[Records from a dataset]
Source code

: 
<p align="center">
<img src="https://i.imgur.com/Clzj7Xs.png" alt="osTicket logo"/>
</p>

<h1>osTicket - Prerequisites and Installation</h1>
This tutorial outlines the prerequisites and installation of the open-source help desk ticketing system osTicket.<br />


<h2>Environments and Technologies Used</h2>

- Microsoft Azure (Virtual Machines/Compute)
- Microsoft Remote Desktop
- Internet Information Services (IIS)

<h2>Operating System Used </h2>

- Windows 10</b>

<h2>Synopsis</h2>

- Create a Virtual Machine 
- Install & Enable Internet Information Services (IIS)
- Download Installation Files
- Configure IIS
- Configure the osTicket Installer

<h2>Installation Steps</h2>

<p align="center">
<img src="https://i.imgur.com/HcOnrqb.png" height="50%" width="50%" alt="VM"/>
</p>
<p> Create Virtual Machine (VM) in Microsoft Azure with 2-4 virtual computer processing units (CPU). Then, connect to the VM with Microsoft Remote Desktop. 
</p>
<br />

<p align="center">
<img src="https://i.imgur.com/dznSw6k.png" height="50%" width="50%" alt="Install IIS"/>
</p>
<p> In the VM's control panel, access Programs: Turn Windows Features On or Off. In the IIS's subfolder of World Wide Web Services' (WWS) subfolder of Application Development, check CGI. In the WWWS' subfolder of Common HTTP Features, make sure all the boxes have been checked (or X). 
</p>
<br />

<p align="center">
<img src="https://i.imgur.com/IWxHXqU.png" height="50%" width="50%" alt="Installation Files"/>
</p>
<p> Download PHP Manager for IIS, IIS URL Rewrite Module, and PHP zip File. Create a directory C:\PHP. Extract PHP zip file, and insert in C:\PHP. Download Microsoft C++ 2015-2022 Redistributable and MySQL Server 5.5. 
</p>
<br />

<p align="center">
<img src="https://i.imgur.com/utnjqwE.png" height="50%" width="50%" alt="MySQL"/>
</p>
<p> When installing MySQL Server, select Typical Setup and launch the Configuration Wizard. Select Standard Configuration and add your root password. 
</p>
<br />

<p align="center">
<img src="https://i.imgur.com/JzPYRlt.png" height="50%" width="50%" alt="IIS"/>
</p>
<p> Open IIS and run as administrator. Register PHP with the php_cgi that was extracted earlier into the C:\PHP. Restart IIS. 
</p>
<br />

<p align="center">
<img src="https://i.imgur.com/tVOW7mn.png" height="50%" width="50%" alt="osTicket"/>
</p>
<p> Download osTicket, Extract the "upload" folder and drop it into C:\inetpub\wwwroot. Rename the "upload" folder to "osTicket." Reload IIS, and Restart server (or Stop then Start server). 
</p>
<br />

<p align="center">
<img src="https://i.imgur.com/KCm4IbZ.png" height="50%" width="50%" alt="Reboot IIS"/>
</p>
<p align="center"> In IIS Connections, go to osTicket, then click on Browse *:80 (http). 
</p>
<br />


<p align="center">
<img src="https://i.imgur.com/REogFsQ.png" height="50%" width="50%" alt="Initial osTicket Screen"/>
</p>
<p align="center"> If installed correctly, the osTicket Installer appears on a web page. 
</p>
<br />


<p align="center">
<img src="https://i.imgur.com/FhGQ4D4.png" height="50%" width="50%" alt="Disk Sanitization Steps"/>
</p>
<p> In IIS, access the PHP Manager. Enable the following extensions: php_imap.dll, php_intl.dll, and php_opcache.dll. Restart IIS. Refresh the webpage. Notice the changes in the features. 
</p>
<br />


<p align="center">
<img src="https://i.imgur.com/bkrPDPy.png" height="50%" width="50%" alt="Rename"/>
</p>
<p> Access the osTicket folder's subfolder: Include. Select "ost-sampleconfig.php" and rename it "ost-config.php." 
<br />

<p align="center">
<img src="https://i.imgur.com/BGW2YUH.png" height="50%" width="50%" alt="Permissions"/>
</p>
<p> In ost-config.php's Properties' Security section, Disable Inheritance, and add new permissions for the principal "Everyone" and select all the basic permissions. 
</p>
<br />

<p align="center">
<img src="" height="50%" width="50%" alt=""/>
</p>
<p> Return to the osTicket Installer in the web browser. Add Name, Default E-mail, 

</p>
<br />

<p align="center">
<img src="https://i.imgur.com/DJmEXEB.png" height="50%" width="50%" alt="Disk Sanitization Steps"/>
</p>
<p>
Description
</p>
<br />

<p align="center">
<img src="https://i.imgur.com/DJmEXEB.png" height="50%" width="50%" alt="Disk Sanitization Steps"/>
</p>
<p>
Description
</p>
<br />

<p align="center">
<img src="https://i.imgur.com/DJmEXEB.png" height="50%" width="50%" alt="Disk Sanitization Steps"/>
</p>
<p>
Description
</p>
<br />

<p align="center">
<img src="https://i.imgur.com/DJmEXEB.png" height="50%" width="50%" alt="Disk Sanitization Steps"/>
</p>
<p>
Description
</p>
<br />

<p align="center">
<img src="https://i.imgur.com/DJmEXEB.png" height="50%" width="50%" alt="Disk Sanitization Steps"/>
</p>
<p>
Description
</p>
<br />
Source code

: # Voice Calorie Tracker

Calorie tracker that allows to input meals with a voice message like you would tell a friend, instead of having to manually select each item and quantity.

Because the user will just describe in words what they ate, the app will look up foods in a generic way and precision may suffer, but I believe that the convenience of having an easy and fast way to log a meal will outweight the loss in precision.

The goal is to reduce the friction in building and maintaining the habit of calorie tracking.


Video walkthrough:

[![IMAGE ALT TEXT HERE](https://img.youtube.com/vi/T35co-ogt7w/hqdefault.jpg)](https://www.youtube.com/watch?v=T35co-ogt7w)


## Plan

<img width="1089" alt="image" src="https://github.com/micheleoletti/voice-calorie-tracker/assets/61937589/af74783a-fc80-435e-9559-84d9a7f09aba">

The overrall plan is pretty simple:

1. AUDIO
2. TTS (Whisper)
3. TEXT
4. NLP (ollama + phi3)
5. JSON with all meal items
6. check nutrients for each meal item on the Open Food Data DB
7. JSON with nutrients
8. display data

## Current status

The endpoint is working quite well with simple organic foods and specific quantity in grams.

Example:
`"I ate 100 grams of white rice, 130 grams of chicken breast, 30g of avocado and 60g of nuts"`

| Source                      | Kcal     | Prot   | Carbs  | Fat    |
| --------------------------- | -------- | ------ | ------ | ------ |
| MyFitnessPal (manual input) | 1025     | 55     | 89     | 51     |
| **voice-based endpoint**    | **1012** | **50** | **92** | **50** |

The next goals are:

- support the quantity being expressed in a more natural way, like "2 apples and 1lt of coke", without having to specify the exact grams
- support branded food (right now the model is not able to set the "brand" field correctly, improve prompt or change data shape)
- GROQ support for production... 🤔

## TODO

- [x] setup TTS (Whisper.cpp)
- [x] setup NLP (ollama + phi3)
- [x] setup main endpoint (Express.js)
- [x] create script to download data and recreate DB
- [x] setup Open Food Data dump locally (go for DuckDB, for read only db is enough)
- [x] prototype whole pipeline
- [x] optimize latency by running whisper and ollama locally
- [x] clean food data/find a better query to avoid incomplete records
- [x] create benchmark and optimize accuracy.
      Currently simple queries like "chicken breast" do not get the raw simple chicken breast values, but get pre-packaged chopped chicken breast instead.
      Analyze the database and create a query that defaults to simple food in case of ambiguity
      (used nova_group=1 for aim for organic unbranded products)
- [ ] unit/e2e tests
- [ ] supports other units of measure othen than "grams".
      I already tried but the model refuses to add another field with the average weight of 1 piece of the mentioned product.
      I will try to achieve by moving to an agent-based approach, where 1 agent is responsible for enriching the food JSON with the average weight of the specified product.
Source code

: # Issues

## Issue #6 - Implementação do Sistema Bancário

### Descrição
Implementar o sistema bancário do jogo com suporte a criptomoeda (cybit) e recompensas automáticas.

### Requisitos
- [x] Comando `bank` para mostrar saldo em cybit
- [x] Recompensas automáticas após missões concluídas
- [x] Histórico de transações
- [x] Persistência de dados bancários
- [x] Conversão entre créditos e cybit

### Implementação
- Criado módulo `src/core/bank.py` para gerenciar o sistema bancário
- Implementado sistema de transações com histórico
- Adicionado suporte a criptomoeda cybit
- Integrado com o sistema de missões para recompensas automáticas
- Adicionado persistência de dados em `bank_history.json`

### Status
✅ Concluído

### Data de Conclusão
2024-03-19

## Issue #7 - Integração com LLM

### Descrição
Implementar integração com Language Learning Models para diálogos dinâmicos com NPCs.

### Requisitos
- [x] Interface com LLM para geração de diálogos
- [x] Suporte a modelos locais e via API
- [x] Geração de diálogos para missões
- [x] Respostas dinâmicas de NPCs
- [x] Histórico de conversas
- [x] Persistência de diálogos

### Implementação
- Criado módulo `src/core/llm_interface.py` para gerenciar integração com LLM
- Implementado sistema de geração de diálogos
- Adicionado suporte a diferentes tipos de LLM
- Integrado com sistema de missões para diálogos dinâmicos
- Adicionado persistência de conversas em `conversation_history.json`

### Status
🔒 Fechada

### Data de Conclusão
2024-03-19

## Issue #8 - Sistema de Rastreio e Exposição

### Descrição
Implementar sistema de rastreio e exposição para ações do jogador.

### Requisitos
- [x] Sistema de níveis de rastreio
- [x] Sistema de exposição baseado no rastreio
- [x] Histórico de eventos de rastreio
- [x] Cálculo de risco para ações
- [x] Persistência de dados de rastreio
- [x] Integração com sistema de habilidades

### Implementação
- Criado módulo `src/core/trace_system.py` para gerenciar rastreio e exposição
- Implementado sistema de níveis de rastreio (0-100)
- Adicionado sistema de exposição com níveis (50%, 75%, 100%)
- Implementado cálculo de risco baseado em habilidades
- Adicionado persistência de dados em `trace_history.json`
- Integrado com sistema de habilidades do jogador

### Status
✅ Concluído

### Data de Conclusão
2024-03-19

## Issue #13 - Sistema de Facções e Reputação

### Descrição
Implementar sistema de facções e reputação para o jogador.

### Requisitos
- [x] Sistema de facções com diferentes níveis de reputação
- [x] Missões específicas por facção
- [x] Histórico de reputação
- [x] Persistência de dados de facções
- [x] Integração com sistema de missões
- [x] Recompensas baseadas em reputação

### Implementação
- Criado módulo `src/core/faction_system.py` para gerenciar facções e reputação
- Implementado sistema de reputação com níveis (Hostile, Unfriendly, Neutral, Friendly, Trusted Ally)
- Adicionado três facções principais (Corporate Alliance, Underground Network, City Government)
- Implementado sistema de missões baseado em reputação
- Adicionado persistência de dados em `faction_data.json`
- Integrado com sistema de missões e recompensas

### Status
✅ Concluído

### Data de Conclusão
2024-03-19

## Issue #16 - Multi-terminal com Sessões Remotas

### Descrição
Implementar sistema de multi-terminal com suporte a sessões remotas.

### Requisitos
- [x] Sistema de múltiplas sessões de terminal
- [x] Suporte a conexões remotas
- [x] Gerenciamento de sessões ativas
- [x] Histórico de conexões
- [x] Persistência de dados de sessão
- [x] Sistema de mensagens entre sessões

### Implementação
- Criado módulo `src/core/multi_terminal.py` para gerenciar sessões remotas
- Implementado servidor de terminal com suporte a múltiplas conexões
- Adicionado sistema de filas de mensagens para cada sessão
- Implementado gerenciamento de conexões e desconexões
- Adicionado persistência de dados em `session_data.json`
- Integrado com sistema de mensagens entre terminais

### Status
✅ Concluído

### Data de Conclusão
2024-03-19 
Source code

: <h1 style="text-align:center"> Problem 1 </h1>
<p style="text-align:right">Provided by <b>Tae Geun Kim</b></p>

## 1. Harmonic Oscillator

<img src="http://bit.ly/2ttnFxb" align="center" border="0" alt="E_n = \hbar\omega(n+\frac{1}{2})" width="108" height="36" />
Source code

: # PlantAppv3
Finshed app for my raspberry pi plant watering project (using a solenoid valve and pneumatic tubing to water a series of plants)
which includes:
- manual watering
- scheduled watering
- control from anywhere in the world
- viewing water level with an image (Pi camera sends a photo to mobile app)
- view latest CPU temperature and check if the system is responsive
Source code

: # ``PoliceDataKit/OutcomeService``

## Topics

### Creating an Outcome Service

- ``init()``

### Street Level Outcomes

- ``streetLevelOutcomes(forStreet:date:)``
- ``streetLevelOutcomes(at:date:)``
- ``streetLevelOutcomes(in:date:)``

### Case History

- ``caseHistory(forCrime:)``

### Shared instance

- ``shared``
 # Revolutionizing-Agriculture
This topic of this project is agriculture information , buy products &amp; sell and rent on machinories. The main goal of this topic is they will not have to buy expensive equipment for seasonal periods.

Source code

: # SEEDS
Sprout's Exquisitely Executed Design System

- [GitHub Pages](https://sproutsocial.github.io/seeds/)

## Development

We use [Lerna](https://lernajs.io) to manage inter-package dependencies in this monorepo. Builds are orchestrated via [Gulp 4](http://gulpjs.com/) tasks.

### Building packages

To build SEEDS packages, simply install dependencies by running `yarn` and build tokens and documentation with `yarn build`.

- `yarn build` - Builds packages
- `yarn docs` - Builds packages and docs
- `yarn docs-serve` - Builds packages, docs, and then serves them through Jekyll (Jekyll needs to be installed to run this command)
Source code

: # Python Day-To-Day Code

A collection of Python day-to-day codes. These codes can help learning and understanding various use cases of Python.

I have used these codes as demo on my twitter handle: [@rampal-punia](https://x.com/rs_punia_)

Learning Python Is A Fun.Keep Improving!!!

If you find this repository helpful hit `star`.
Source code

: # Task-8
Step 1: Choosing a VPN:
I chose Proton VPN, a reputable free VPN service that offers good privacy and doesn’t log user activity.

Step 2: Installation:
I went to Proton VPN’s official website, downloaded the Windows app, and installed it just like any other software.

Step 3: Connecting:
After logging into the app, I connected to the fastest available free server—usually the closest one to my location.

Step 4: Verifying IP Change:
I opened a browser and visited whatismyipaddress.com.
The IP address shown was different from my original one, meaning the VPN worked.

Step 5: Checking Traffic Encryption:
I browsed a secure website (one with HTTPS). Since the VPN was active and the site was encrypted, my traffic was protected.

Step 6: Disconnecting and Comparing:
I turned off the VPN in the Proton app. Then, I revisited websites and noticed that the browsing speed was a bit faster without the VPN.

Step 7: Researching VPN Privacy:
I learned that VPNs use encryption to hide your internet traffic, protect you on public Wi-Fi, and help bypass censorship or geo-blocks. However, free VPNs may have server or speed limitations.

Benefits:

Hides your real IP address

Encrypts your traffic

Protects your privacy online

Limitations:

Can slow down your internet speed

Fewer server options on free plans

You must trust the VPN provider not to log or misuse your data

▶ _Try it_
All lines above from the one holding "- [x] Cálculo de risco para ações" to the one holding "- Implementado sistema de níveis", inclusive, are to be copied exactly; no other line is wanted.

▶ _Answer box_
- [x] Cálculo de risco para ações
- [x] Persistência de dados de rastreio
- [x] Integração com sistema de habilidades

### Implementação
- Criado módulo `src/core/trace_system.py` para gerenciar rastreio e exposição
- Implementado sistema de níveis de rastreio (0-100)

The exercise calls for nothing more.